Drew Roy: Well, family’s one of the biggest things to Hal the way I play him. That’s all he wanted was to get Ben back, get Ben back, get Ben back. He gets him back and then it’s a little tough once he’s back because people are making him an outcast. So Hal steps up to protect him, gets in the guy’s face that one time. Really all Hal wants to do is let Ben know that he’s got his back. He loves him no matter what’s going on, but it’s tough to say.

Ben doesn’t even know and so I think some of the frustration comes from the fact that Hal’s finding out information about what’s going on with Ben after the fact. It’s making Hal frustrated that Ben’s not being fully transparent. The way I played it was similar to what I would feel it would be like if a best friend or a family member got caught up in drugs, or on top of somebody who’s now starting to question their sexuality and they’re not sure how to go about it. So you want that person to know, “I love you to death. None of that stuff matters. I just want to help you. Just talk to me.” So that’s how I played that relationship with Ben. I think it turned out pretty nicely. 

CraveOnline: So the harness is a metaphor?
 
Drew Roy: Yeah, I feel like everything in science-fiction is. That’s the great thing about it. I don’t know anybody who’s ever been harnessed so I’ve got to come up with my own ways and I felt like that was a good way to go about it. It’s something that I might not fully understand, I know it’s tough for him but I love him to death, I want to help him through it.
 
CraveOnline: Was episode 5 a good one for Hal when they find the de-harnessed kids?
 
Drew Roy: That is a good one. The fifth one is one of my favorites. That’s a big one between Maggie and Hal. That’s a relationship that’s been brewing for quite some time, two people who come from very different backgrounds. Hal’s all American who’s come from  a good family and everything’s set up and he’s good to go to college and everything looks like it’s going to be nice.

Maggie comes from this mysterious dark background. She was caught up with Pope and his guys for a while. We don’t know what happened and we find ourselves out on these missions. It’s just the two of us and we’re scouting and we find this deep friendship, this thing we’re not really sure what it is but we’re just going to keep it as a friendship. It’s not until we start seeing I could maybe lose Maggie when I see a couple things happen, she’s looking death in the eye, that I decide, “You know, maybe there’s more to this. Let’s explore this.”

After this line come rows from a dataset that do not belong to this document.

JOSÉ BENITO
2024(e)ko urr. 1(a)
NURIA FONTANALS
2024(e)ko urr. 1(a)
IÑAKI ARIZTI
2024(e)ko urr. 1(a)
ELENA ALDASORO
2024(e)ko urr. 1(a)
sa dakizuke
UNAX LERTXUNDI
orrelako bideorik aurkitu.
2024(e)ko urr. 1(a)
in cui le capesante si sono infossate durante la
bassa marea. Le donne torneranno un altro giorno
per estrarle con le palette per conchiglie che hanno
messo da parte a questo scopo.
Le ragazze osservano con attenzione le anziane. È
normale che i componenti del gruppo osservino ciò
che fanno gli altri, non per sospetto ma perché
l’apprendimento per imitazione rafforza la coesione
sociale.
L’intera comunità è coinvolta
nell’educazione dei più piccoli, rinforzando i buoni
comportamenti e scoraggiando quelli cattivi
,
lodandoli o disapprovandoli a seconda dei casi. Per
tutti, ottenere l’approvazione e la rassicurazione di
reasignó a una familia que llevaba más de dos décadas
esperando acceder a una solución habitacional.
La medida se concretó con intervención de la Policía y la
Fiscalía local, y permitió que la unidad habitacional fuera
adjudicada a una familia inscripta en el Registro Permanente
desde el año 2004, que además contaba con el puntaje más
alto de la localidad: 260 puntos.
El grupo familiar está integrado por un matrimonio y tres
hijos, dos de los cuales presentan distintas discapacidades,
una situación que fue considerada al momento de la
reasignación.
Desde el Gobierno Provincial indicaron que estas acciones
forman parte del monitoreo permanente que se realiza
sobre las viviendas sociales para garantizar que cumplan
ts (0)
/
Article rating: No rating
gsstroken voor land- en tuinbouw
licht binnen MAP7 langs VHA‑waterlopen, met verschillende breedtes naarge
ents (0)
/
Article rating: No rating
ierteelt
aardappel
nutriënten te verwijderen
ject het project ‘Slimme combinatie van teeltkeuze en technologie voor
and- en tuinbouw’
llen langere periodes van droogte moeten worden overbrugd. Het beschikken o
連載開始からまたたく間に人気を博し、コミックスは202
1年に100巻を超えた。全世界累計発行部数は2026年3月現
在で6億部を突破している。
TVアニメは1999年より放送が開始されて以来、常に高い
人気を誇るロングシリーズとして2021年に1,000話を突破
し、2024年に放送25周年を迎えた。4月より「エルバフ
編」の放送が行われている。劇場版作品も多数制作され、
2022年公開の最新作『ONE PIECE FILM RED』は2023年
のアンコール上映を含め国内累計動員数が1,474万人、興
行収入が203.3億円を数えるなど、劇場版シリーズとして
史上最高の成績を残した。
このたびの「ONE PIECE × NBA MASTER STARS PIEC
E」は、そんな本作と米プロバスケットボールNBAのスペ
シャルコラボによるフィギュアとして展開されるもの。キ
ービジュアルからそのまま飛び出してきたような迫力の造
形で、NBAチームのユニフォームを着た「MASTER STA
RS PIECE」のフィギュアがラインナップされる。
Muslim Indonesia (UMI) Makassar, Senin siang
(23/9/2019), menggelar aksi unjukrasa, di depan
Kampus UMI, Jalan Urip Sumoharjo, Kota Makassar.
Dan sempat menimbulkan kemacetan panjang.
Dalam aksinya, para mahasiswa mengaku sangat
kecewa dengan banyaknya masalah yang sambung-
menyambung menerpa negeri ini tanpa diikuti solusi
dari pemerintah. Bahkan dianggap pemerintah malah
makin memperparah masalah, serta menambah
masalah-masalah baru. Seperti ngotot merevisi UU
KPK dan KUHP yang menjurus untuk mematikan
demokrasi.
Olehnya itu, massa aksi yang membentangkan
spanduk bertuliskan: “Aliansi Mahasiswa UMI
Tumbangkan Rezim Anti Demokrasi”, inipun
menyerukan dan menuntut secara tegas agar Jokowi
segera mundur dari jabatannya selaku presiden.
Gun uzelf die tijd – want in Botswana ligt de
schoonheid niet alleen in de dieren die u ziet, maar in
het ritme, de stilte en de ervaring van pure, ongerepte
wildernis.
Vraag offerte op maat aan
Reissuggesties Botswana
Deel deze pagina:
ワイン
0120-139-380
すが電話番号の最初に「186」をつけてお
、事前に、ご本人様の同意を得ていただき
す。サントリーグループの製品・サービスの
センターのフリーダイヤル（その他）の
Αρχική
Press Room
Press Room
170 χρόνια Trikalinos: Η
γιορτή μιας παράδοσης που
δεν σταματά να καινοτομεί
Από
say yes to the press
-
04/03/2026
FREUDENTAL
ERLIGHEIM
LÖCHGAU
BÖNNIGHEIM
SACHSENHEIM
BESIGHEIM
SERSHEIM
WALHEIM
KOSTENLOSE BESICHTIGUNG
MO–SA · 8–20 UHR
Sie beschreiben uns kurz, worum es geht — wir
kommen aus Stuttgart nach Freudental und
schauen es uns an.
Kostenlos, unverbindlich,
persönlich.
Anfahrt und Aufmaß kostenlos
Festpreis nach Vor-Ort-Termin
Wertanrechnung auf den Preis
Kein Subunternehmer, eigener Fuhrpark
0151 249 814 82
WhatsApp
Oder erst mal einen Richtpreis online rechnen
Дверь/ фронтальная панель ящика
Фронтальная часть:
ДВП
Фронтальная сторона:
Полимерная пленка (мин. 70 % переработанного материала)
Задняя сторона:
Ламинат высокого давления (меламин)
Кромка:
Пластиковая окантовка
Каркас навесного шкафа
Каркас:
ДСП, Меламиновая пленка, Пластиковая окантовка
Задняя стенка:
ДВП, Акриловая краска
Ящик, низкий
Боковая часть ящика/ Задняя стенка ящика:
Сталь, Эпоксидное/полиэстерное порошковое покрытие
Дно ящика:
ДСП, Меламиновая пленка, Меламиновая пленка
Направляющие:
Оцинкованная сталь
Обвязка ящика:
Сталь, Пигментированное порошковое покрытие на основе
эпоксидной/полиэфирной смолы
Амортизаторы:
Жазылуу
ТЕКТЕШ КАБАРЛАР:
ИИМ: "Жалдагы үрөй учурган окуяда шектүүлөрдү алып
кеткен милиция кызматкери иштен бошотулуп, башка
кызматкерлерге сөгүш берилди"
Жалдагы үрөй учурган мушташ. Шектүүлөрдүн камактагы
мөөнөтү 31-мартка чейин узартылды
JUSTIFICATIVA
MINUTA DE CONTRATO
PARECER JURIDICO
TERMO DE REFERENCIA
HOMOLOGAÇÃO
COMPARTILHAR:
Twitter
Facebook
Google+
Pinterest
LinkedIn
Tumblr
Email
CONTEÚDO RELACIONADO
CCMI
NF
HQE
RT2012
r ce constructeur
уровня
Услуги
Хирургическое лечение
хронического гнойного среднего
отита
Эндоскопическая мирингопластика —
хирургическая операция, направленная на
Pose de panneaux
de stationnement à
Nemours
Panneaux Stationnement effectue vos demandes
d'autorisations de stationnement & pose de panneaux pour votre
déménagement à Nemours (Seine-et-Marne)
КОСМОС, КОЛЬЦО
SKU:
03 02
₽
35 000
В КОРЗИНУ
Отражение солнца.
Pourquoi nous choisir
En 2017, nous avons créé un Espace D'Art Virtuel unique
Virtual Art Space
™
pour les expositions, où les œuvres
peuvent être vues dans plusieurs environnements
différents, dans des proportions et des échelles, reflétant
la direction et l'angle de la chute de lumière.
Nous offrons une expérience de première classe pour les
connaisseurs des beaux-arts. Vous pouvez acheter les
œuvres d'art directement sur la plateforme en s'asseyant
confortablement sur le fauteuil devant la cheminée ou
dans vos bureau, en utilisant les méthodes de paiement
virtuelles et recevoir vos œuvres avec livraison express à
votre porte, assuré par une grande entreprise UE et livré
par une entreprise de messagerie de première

Then the question becomes is this even a smart decision? Is this just going to make us distracted and end up getting somebody killed, or could this be a very strong powerful thing that empowers us to be better people who can do even more if we’re a unit together? That’s the question.
   
CraveOnline: How are you like Hal in real life?
 
Drew Roy: We’re definitely similar. I feel like Hal might be a little more confident in some regards, a little more sure of himself but at the same time, he doesn’t think things out quite as much as I do. He’s a little more reckless than I am. So he has his advantages and I have mine.